Born: 20 March 1935, United States
Died: 16 June 1995
Country most active: United States
Also known as: NA
Industrial research chemist Bettye Washington Greene was an early African American pioneer in science. She was the first African American female Ph.D. chemist to work in a professional position at the Dow Chemical Company, where she researched latex and polymers.
Born in Forth Worth, Texas, Bettye attended segregated public schools, graduating from I.M. Terrell High School around 1952. She graduated from Tuskegee Institute in Alabama in 1955 with a B.S. in chemistry. The same year, she married veteran Air Force Captain William Miller Greene and went on to earn her Ph.D in physical chemistry at Wayne State University in Detroit, while also teaching undergraduate chemistry. Her doctoral dissertation, published in 1965, was titled “Determination of particle size distributions in emulsions by light scattering”.
That year, Dr Greene joined the Dow Chemical Company’s E. C. Britton Research Laboratory, where she researched colloid and latex chemistry, including interactions between latex and paper.
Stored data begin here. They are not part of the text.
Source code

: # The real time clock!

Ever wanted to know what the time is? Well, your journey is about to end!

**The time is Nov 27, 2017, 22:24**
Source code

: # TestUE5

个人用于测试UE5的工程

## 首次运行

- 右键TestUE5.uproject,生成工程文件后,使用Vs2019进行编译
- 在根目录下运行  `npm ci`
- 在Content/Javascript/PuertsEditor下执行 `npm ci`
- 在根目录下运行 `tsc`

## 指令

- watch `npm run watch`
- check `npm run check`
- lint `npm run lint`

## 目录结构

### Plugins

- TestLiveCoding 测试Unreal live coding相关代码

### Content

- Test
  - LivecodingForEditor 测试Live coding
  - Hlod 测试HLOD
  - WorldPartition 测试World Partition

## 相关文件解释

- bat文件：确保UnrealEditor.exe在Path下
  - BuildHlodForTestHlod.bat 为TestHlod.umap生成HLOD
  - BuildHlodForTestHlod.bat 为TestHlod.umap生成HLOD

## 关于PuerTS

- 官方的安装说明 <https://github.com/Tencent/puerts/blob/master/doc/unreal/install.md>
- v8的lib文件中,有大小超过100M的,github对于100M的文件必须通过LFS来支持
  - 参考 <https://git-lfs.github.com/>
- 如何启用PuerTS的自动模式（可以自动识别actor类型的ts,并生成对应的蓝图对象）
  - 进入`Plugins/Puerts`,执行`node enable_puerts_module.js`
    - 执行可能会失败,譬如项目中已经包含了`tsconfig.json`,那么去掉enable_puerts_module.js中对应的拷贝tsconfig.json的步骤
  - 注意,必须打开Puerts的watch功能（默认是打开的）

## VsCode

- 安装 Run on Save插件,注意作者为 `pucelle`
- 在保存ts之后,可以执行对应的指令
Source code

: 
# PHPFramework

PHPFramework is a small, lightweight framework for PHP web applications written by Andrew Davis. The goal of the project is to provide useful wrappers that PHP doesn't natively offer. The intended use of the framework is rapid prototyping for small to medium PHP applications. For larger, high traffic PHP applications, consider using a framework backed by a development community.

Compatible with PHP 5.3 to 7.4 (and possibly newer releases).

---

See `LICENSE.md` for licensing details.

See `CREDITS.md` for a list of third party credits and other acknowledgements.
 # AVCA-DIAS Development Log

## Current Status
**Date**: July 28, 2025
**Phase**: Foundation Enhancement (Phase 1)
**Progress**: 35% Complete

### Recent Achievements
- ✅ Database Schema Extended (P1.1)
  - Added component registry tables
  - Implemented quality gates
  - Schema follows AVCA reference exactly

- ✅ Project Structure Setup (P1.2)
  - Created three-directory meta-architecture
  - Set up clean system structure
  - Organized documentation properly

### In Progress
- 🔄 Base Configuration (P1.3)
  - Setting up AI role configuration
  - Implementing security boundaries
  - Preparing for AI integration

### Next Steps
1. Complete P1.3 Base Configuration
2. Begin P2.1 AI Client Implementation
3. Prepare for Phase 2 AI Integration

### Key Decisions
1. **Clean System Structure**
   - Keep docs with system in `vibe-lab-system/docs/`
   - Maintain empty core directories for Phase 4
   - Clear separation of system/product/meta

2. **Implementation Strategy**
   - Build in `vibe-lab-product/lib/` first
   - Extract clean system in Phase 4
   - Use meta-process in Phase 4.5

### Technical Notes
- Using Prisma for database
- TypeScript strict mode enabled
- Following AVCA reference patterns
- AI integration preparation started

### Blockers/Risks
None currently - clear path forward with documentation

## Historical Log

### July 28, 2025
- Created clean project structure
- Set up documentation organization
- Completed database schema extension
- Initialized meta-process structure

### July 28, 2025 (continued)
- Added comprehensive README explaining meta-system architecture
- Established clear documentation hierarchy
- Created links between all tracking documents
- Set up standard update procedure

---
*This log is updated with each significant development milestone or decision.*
She also served as a consultant on Polymers issues in the Saran Research Laboratory and often worked with the Styrene Butadiene (SB) Latex group. She was the first African-American woman to be employed at the company in a professional position and would work for Dow until her retirement in 1990.
In 1970, Dr. Greene was promoted to senior research chemist. In 1973, she joined the Designed Polymers Research Division to develop polymers that could improve latex. She was promoted to senior research specialist in 1975. Dr Greene published several papers examining different properties that contribute to the redispersement of latex, as well as works about methodologies for determining the surface tension of liquids or solutions.
Dr. Greene filed for several patents during her career at Dow Chemical. Her patents included a latex-based adhesive that used a carboxylic acid copolymerizing agent, and latex polymers with phosphates used as coatings. Her patents include:
1985: “Stable latexes containing phosphorus surface groups” describing a method of preparing a paper coating composition comprising the addition of from about 2 to about 30 percent of a modified latex containing phosphorus surface groups.
1986: “Composite sheet prepared with stable latexes containing phosphorus surface groups”, also employing emulsion polymerization techniques for preparing modified latex.
1990: “Latex based adhesive prepared by emulsion polymerization” for the invention of a latex-based, pressure-sensitive adhesive for coating conventional substrates to form an adhesive tape.